**Material for the task:**
--- --- ---
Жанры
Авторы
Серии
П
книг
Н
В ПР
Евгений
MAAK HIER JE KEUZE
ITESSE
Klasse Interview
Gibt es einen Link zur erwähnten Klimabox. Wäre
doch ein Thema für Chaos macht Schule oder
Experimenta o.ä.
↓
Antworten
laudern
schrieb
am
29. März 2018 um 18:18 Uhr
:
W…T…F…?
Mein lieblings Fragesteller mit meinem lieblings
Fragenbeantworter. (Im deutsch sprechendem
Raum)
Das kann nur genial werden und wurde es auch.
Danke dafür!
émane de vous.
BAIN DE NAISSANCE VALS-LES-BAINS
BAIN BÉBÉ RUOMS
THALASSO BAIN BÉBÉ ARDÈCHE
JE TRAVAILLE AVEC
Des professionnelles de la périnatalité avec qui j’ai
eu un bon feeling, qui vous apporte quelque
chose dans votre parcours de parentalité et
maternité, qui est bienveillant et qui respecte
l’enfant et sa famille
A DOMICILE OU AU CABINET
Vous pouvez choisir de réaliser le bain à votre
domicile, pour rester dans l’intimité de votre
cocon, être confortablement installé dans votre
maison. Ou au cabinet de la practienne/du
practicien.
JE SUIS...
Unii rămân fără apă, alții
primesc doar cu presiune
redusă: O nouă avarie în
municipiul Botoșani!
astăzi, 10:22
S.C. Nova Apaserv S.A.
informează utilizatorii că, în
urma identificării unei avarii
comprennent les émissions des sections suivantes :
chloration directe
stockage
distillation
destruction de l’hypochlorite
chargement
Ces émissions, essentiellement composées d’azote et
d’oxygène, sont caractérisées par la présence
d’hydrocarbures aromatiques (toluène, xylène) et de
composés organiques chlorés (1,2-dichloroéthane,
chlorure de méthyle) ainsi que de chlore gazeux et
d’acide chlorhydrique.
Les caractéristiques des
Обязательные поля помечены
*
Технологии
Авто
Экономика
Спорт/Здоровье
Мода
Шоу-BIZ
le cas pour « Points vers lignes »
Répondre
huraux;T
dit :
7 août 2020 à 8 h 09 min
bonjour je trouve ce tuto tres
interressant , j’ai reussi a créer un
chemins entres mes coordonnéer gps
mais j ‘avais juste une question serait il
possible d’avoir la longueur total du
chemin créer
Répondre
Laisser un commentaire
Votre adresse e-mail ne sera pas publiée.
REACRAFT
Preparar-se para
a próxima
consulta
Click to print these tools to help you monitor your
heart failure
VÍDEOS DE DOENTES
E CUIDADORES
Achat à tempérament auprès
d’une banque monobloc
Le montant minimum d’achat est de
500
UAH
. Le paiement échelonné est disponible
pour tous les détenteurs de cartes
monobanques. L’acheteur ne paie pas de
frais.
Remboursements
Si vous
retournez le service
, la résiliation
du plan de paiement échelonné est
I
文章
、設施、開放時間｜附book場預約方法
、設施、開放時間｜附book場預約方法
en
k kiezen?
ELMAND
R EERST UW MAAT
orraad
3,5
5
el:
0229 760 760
--- --- ---
**What you will do:**
Can you output every line of the entries above verbatim, in the same order, without changing anything?

**Output:**
Жанры
Авторы
Серии
П
книг
Н
В ПР
Евгений
MAAK HIER JE KEUZE
ITESSE
Klasse Interview
Gibt es einen Link zur erwähnten Klimabox. Wäre
doch ein Thema für Chaos macht Schule oder
Experimenta o.ä.
↓
Antworten
laudern
schrieb
am
29. März 2018 um 18:18 Uhr
:
W…T…F…?
Mein lieblings Fragesteller mit meinem lieblings
Fragenbeantworter. (Im deutsch sprechendem
Raum)
Das kann nur genial werden und wurde es auch.
Danke dafür!
émane de vous.
BAIN DE NAISSANCE VALS-LES-BAINS
BAIN BÉBÉ RUOMS
THALASSO BAIN BÉBÉ ARDÈCHE
JE TRAVAILLE AVEC
Des professionnelles de la périnatalité avec qui j’ai
eu un bon feeling, qui vous apporte quelque
chose dans votre parcours de parentalité et
maternité, qui est bienveillant et qui respecte
l’enfant et sa famille
A DOMICILE OU AU CABINET
Vous pouvez choisir de réaliser le bain à votre
domicile, pour rester dans l’intimité de votre
cocon, être confortablement installé dans votre
maison. Ou au cabinet de la practienne/du
practicien.
JE SUIS...
Unii rămân fără apă, alții
primesc doar cu presiune
redusă: O nouă avarie în
municipiul Botoșani!
astăzi, 10:22
S.C. Nova Apaserv S.A.
informează utilizatorii că, în
urma identificării unei avarii
comprennent les émissions des sections suivantes :
chloration directe
stockage
distillation
destruction de l’hypochlorite
chargement
Ces émissions, essentiellement composées d’azote et
d’oxygène, sont caractérisées par la présence
d’hydrocarbures aromatiques (toluène, xylène) et de
composés organiques chlorés (1,2-dichloroéthane,
chlorure de méthyle) ainsi que de chlore gazeux et
d’acide chlorhydrique.
Les caractéristiques des
Обязательные поля помечены
*
Технологии
Авто
Экономика
Спорт/Здоровье
Мода
Шоу-BIZ
le cas pour « Points vers lignes »
Répondre
huraux;T
dit :
7 août 2020 à 8 h 09 min
bonjour je trouve ce tuto tres
interressant , j’ai reussi a créer un
chemins entres mes coordonnéer gps
mais j ‘avais juste une question serait il
possible d’avoir la longueur total du
chemin créer
Répondre
Laisser un commentaire
Votre adresse e-mail ne sera pas publiée.
REACRAFT
Preparar-se para
a próxima
consulta
Click to print these tools to help you monitor your
heart failure
VÍDEOS DE DOENTES
E CUIDADORES
Achat à tempérament auprès
d’une banque monobloc
Le montant minimum d’achat est de
500
UAH
. Le paiement échelonné est disponible
pour tous les détenteurs de cartes
monobanques. L’acheteur ne paie pas de
frais.
Remboursements
Si vous
retournez le service
, la résiliation
du plan de paiement échelonné est
I
文章
、設施、開放時間｜附book場預約方法
、設施、開放時間｜附book場預約方法
en
k kiezen?
ELMAND
R EERST UW MAAT
orraad
3,5
5
el:
0229 760 760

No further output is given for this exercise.